Proof. First, assume towards a contradiction that $f$ isn't injective. Thus, let $x, y \in X$ such that $x \neq y$ and $f(x) = f(y)$. However, this implies $$f(f(x)) = f(f(y)) \implies x = y$$ by definition of involution. Absurdity. Therefore, $f$ is injective.

Now, observe that there is an $f(x)$ for every $x\in X$ by definition, and again $f$ maps $f(x)$ to $x$. So $f$ maps $f(x)$ to $x$ for every $x\in X$. Therefore, $f$ is surjective as well as injective i.e. bijective. $\blacksquare$

Now, let $\mathfrak{F} = \{f\in \mathbb{R} | f \text{ is continuous}\}$ be the set of all continuous involutions over the real line. Since every continuous bijection of the real line is strictly monotone, every continuous involution over the real line is either strictly increasing or strictly decreasing. First let us consider the case when it is increasing. Suppose $f$ is strictly increasing, and suppose $f(x) \neq x$ ($x\in \mathbb{R}$). Then we see that,

$$ f(x) > x\implies f(f(x)) = x > f(x) > x\implies x > x.$$

$$ f(x) < x\implies f(f(x)) = x < f(x) < x\implies x < x.$$

An absurdity. Thus, the identity map $f(x) = x \equiv id$ is the only strictly increasing continuous involution over the real line.

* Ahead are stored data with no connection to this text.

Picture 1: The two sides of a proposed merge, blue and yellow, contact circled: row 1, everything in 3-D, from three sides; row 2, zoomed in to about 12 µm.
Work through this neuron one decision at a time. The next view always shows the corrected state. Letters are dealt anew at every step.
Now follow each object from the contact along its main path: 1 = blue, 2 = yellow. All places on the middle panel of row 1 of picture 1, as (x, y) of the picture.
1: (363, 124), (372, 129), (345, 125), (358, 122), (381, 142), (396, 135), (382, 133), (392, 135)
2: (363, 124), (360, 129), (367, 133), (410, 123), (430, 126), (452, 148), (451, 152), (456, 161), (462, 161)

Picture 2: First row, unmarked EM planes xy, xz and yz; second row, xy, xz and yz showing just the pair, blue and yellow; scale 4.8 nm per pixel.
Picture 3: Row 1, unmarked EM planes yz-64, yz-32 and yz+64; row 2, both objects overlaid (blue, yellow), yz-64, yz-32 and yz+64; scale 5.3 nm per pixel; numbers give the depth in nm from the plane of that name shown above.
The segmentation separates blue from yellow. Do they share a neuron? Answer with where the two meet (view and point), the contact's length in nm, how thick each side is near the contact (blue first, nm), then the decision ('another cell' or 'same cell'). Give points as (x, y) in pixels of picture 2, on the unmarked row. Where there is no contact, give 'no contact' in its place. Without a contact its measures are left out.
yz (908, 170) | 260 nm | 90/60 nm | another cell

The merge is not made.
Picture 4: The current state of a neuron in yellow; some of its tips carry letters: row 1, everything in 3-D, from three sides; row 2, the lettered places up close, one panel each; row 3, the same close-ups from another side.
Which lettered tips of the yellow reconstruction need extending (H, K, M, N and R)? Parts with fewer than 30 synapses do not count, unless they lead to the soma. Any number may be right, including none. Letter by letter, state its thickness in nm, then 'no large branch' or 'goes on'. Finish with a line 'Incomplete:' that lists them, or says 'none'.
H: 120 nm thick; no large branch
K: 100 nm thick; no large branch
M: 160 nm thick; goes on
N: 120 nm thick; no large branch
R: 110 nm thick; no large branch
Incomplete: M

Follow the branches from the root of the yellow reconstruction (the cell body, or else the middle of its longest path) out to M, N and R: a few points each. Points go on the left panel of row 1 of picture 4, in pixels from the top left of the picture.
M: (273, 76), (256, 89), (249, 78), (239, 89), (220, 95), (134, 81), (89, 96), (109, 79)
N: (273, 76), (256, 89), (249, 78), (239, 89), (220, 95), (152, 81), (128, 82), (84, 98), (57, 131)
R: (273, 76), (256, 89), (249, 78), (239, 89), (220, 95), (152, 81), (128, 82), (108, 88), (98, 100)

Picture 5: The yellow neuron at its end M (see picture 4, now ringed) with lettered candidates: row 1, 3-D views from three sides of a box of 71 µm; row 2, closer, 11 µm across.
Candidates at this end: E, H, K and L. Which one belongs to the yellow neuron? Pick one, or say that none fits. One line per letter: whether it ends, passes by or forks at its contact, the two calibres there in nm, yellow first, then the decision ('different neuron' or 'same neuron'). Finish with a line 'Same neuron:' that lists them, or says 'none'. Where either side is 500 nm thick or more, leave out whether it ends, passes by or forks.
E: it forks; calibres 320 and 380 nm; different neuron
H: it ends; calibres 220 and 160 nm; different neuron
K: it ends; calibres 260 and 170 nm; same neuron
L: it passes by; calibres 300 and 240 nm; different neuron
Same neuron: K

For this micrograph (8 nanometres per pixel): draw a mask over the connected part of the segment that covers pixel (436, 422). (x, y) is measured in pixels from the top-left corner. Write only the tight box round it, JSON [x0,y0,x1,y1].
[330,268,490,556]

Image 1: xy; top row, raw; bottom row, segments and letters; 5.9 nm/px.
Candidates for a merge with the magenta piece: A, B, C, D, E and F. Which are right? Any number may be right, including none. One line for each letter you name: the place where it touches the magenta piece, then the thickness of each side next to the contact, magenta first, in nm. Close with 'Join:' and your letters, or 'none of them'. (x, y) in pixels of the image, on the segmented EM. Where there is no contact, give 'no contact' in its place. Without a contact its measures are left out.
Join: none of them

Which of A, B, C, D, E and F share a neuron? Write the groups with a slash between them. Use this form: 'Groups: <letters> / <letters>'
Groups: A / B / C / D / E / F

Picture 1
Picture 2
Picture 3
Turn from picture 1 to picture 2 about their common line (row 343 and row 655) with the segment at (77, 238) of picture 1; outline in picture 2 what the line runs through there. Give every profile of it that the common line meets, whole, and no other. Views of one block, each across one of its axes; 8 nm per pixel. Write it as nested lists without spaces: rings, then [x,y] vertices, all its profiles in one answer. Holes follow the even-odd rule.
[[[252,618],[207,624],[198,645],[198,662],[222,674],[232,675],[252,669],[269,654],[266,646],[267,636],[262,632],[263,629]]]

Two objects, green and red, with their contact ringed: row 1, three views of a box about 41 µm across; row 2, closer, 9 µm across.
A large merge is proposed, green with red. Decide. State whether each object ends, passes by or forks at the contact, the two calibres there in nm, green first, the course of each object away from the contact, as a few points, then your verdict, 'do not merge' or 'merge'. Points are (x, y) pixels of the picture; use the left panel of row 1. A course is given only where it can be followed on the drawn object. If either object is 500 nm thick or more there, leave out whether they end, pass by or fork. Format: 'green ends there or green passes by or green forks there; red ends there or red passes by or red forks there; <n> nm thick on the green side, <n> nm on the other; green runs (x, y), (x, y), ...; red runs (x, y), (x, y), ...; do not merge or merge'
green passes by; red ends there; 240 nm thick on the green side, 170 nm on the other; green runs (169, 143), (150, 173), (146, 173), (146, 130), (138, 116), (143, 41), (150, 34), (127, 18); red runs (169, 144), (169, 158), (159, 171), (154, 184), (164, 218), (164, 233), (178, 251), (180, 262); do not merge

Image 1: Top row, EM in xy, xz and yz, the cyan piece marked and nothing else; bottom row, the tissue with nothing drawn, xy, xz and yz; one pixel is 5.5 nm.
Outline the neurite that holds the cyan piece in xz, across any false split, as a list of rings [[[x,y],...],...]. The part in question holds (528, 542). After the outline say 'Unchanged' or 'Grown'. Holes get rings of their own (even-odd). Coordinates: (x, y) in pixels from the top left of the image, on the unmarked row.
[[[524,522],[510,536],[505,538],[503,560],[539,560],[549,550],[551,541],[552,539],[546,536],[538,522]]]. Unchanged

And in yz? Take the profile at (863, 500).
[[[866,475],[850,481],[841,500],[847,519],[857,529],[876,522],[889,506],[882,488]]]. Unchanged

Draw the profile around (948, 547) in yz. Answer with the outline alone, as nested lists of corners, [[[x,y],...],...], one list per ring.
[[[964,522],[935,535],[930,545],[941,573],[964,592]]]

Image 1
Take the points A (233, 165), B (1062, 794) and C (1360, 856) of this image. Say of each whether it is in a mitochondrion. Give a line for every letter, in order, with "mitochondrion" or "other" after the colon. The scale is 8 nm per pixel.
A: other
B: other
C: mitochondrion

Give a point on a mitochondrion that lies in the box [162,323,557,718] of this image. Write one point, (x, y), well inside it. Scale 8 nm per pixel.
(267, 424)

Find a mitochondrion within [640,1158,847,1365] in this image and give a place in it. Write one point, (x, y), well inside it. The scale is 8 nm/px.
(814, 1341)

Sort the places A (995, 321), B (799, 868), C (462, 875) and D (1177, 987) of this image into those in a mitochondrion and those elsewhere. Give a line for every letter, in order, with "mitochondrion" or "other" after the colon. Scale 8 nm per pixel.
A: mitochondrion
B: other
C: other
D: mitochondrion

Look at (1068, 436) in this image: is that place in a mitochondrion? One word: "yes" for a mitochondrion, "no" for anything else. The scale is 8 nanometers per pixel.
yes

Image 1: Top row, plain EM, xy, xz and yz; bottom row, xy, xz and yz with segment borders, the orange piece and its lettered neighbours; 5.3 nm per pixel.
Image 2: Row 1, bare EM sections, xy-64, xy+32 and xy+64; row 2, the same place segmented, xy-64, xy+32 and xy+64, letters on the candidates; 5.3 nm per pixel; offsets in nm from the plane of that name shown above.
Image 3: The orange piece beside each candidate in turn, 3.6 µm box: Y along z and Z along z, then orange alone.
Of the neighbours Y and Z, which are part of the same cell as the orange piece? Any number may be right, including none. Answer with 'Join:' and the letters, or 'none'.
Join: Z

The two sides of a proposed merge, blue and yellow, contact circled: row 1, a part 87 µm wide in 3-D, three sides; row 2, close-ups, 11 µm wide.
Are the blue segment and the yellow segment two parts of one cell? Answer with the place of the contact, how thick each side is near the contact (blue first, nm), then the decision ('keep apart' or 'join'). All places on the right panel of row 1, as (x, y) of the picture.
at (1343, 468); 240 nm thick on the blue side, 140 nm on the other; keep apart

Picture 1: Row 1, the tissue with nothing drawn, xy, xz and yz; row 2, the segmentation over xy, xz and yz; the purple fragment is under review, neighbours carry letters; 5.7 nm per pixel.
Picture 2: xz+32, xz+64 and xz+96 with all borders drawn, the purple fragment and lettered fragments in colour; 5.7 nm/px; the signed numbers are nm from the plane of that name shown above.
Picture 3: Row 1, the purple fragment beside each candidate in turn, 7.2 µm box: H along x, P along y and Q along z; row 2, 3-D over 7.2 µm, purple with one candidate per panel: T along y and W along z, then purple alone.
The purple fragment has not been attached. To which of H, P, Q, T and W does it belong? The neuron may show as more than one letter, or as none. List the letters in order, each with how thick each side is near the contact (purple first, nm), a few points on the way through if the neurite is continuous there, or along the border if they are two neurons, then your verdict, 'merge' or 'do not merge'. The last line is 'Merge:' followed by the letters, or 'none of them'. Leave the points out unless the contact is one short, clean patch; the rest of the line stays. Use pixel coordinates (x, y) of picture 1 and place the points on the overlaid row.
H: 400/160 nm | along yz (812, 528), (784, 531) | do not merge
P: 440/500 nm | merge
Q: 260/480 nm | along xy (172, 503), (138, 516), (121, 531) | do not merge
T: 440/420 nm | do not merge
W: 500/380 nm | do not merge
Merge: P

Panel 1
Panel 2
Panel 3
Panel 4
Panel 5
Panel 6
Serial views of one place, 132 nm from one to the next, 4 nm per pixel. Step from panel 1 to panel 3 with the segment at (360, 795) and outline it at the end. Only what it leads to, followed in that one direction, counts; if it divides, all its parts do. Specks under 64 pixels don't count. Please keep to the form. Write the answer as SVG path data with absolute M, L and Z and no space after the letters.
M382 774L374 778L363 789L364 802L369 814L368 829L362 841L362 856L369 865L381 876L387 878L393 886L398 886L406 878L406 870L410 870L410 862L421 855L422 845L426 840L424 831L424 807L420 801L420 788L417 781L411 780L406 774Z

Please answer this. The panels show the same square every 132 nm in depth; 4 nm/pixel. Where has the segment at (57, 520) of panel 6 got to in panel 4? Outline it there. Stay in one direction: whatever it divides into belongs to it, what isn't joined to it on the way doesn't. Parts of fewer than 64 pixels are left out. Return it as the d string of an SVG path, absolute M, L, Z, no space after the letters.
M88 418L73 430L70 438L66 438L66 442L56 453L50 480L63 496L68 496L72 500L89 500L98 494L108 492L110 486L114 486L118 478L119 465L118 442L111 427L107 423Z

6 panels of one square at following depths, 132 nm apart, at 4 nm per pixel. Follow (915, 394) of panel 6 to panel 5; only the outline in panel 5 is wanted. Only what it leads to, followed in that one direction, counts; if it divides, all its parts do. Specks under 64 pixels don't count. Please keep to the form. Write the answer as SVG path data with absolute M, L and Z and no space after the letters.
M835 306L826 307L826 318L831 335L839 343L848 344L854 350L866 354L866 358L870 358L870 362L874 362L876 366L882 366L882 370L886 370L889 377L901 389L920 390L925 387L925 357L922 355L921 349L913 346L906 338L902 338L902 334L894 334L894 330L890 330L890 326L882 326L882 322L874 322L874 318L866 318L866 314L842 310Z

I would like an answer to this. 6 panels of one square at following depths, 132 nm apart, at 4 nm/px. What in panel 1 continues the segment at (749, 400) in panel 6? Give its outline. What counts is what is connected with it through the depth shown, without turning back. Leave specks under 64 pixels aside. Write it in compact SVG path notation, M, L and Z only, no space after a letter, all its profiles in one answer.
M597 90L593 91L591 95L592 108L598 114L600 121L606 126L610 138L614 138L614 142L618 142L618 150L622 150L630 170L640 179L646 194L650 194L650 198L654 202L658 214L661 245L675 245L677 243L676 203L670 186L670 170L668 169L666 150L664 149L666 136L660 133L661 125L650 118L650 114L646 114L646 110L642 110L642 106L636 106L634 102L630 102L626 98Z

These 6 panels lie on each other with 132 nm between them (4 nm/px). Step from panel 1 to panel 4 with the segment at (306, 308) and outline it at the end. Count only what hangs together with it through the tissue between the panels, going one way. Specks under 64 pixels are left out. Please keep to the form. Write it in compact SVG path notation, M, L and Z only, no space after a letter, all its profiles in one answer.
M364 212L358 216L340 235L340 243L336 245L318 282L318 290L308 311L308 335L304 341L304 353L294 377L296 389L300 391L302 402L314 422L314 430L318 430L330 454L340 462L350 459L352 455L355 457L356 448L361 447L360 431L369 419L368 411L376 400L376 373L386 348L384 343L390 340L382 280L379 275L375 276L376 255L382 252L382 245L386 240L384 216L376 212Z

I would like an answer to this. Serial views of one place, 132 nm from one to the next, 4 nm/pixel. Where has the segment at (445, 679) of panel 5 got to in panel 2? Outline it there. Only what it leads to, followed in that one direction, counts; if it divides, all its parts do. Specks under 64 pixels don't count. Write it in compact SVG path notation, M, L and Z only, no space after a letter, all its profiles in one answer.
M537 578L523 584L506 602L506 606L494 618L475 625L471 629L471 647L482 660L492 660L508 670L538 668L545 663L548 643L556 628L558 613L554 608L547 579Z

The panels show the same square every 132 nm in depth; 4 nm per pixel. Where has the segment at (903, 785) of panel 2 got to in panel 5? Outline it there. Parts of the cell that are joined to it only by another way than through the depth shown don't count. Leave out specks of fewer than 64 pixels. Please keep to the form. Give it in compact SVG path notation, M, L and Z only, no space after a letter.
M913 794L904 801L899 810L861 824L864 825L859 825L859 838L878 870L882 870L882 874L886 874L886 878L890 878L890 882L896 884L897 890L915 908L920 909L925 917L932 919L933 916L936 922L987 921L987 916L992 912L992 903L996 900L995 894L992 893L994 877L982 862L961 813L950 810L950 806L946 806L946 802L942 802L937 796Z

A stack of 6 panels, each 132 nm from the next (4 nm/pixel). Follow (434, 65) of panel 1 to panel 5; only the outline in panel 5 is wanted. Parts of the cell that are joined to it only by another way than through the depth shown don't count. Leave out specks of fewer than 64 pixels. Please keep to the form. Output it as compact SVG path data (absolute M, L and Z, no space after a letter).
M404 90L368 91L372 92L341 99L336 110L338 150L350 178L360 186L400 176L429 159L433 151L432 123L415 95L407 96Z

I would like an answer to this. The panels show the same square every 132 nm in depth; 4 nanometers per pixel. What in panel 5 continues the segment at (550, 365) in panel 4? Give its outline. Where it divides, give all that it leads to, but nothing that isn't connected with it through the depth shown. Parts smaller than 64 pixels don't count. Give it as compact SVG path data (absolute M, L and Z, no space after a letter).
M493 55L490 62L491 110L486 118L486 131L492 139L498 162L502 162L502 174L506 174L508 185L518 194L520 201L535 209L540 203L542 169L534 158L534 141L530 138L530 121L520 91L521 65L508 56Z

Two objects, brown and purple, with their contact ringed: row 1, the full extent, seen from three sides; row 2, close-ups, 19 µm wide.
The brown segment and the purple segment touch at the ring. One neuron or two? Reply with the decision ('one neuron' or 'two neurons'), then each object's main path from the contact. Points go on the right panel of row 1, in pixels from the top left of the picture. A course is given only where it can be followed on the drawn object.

Now let us consider the case when it is strictly decreasing. Then we have more examples, such as

$ f(x) = -x. $
$ f(x) = 1-x. $
there's nothing special about either 0 or 1, so in general for $\lambda \in \mathbb{R}$
$$ f(x) = \lambda-x $$
for $c \in (-\infty, 0)$
$$ f(x) = \begin{cases} cx, x > 0\\ x/c, x \leq 0\end{cases} $$

In general if $f$ is a strictly decreasing continuous function from $[0,\infty)$ onto $(-\infty, 0]$,

then we can extend the domain of $f$ to $(-\infty, 0)$ by setting $f(x)=t$ where $x = f(t)$.

As there are uncountably many continuous functions over the real line, the cardinality of $\mathfrak{F}$ is $\mathfrak{c}$.